→ **Aim of the exercise**:
From the listing below, return every line with the string "white" in it.
──────── Records for the exercise ────────
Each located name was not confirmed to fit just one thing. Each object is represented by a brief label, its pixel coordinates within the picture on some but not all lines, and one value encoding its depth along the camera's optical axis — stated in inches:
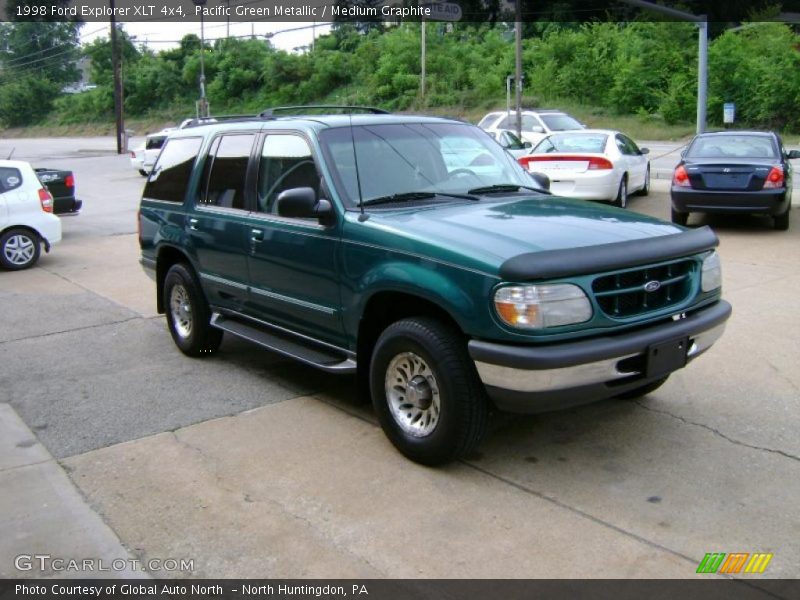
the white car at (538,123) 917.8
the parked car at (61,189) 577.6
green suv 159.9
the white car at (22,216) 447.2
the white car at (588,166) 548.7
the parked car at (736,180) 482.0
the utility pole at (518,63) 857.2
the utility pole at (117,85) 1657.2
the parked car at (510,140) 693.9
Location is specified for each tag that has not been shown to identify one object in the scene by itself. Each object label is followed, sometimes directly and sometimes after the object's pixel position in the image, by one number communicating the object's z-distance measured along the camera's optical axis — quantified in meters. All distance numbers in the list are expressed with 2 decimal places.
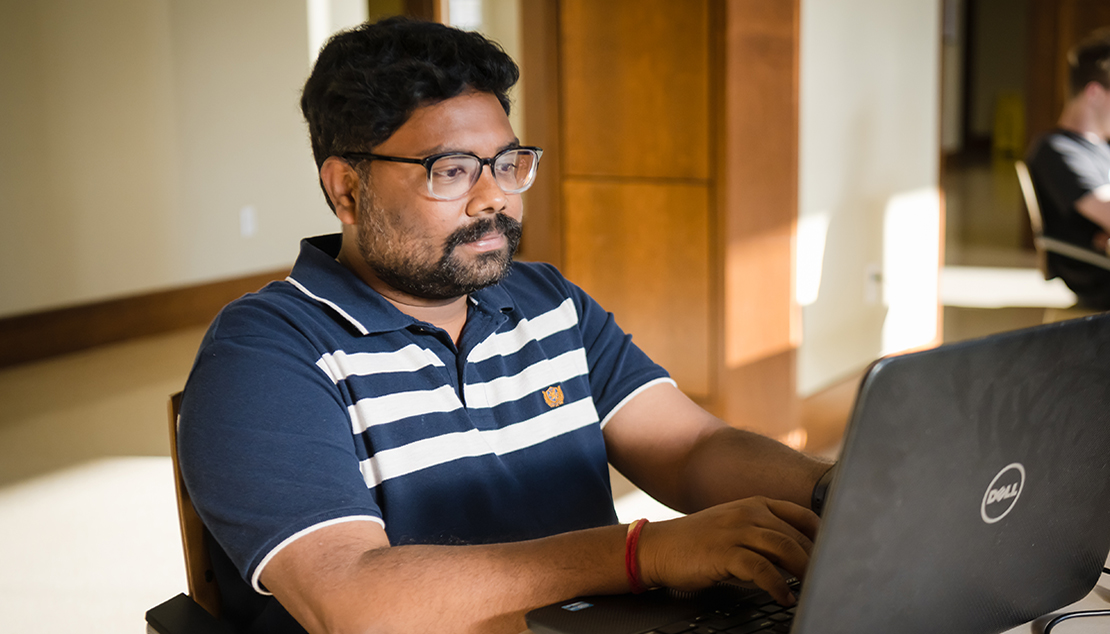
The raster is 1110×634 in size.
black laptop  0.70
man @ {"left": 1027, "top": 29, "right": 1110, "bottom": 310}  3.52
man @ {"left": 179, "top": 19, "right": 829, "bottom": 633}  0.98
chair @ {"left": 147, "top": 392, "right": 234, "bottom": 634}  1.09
────────
──────── Records for the exercise ────────
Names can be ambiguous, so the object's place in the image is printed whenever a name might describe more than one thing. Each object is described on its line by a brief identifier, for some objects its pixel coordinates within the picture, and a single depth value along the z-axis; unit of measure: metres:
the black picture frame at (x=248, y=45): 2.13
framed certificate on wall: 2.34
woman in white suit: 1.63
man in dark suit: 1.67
────────
──────── Records for the exercise ────────
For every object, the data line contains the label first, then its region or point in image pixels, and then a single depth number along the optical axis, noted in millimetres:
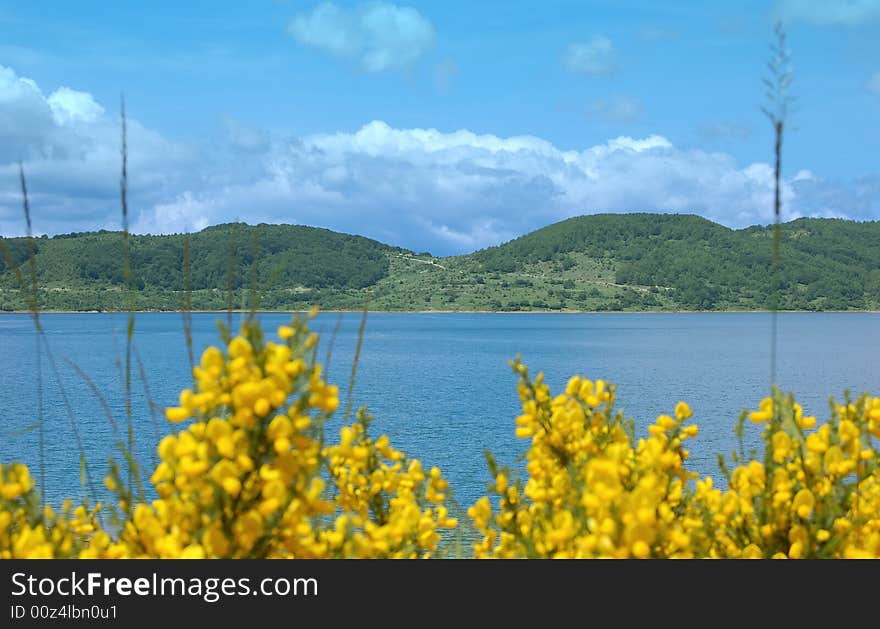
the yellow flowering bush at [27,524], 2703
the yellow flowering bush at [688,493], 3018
────────
→ **Solution to this task**:
the white car at (538,123) 917.8
the white car at (22,216) 447.2
the white car at (588,166) 548.7
woman in white suit: 1.63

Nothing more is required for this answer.